Selected text |
____________________
Some of Prince Henry’s ships did sail to the west. In fact, they narrowly missed discovering Newfoundland, nearly fifty years before John Cabot. (Cabot sailed from Bristol in 1497, landed at Bonavista, and claimed the land for Henry VII.) It is possible that Portuguese fishermen had been going to the Newfoundland banks from the Azores even in the lifetime of Henry the Navigator.

It was early in the 1450’s, shortly before Cadamosto’s voyage to Gambia, that Diogo de Teive, one of Prince Henry’s squires, sailed into the Atlantic northwest from Corvo and Flores. Along this southern edge of the Azores current, where Sargasso weed drifts in the warm water, the winds often blow from a southwesterly direction, and this would have given Diogo de Teive an easy beam wind for his caravel. For day after day he kept on standing to the northwest. Then, to his surprise, he suddenly found that the warm humid air had turned cold. He seemed to have sailed into a different world. Strong westerly winds now prevailed, and there was a feeling of ice in the air. If we had no other record of his voyage than this, we could be sure that Diogo de Teive had sailed right across the Gulf Stream and come out where the cold Newfoundland current whirls down from the north. (Along the edge of the stream, where these two conflicting ocean currents meet, the division is so marked that it is possible for a large modern liner to have one side of the hull in the Newfoundland current and one in the Gulf Stream.)
____________________
Actions to take |
A - List every ocean current named in the passage on Diogo de Teive's voyage.
B - Proceed with the passage on Diogo de Teive's voyage, picking up right after its final sentence.
You will not need the entries that follow to do this work.

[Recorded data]
____________________
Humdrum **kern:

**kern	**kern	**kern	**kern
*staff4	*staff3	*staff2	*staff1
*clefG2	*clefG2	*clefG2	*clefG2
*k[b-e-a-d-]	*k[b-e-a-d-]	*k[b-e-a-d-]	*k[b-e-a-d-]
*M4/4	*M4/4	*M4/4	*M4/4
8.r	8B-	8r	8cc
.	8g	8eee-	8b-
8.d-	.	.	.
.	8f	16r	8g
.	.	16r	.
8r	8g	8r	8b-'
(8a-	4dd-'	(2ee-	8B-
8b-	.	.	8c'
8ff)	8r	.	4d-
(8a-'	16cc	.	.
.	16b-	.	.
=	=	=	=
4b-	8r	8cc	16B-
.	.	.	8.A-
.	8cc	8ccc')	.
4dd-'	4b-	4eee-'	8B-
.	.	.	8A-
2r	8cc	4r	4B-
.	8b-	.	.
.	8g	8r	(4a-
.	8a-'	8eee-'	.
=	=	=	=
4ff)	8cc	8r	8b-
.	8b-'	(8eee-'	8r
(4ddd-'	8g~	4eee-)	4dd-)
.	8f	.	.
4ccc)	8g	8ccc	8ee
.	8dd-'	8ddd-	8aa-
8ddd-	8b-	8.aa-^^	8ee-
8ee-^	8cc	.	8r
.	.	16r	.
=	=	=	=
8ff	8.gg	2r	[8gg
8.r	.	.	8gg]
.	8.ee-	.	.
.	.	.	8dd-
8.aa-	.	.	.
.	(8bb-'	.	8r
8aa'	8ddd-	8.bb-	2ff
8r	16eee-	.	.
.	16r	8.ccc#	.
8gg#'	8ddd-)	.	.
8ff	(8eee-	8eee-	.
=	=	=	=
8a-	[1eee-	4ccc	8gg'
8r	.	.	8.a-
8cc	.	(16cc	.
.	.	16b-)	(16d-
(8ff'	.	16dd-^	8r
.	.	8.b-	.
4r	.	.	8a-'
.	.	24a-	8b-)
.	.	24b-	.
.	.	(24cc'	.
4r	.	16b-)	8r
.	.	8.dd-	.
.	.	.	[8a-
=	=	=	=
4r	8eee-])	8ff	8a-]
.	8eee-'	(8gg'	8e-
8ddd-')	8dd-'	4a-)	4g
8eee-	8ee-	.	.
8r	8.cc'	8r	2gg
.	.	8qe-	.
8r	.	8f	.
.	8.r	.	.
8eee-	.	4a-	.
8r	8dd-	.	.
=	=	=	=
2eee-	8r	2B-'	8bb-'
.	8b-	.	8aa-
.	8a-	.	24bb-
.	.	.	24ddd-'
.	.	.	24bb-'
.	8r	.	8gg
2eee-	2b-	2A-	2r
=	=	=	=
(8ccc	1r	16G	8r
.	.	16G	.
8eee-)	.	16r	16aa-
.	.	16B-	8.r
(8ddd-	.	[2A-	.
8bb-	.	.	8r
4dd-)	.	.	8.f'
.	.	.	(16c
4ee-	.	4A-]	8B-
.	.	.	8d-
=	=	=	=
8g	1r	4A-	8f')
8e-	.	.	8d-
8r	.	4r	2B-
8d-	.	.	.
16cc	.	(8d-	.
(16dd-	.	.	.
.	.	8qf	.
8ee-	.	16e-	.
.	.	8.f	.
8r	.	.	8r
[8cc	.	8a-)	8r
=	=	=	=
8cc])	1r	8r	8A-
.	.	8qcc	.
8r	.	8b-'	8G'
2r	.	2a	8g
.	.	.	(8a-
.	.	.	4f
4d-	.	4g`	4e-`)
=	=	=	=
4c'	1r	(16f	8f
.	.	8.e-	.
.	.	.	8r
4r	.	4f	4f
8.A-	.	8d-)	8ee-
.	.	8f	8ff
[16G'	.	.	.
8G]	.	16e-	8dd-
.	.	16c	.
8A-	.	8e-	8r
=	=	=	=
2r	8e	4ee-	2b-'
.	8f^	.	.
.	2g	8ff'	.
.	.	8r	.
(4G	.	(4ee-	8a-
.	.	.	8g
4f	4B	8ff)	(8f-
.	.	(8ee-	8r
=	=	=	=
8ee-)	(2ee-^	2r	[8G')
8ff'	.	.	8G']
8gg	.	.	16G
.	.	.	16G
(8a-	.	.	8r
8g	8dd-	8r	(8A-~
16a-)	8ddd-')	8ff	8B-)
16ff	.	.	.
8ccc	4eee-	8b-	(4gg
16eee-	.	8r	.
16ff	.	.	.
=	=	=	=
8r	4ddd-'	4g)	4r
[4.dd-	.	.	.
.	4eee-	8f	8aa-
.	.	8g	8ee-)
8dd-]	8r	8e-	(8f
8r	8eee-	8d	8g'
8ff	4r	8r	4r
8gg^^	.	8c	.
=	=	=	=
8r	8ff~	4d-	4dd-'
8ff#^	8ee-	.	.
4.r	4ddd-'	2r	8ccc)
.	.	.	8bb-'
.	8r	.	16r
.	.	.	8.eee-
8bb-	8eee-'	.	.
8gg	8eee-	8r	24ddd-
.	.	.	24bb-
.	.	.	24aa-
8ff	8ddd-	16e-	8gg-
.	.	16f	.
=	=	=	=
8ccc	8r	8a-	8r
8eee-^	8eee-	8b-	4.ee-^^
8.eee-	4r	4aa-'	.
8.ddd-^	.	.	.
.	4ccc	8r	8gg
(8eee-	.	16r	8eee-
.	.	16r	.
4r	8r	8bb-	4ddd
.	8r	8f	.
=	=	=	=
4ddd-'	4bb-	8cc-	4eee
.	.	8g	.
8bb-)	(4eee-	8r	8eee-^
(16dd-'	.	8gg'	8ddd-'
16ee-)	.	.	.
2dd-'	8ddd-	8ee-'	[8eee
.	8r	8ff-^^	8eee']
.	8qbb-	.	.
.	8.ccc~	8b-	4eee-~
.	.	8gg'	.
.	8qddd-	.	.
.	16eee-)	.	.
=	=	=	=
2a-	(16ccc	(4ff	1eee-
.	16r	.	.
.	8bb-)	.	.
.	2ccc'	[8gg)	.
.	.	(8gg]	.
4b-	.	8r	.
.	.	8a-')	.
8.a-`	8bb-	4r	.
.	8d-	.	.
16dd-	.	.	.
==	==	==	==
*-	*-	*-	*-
____________________
Exercise results |
A - Azores current, Gulf Stream, Newfoundland current

B -
Diogo de Teive and his men were not seamen and fishermen for nothing. They soon realized that they were sailing into shoal water. This was not the deep ocean, but the sea over a continental shelf. Unable to pursue his voyage any further, he returned to Portugal and recorded his view that there was land to the northwest. There are no other records of Portuguese voyages in this direction, but the rumor has persisted that Portuguese fishermen were lining for cod off the Newfoundland banks long before the official discovery of Newfoundland and North America. In view of the secretive nature of fishermen in regard to rich fishing grounds, these stories seem perfectly feasible.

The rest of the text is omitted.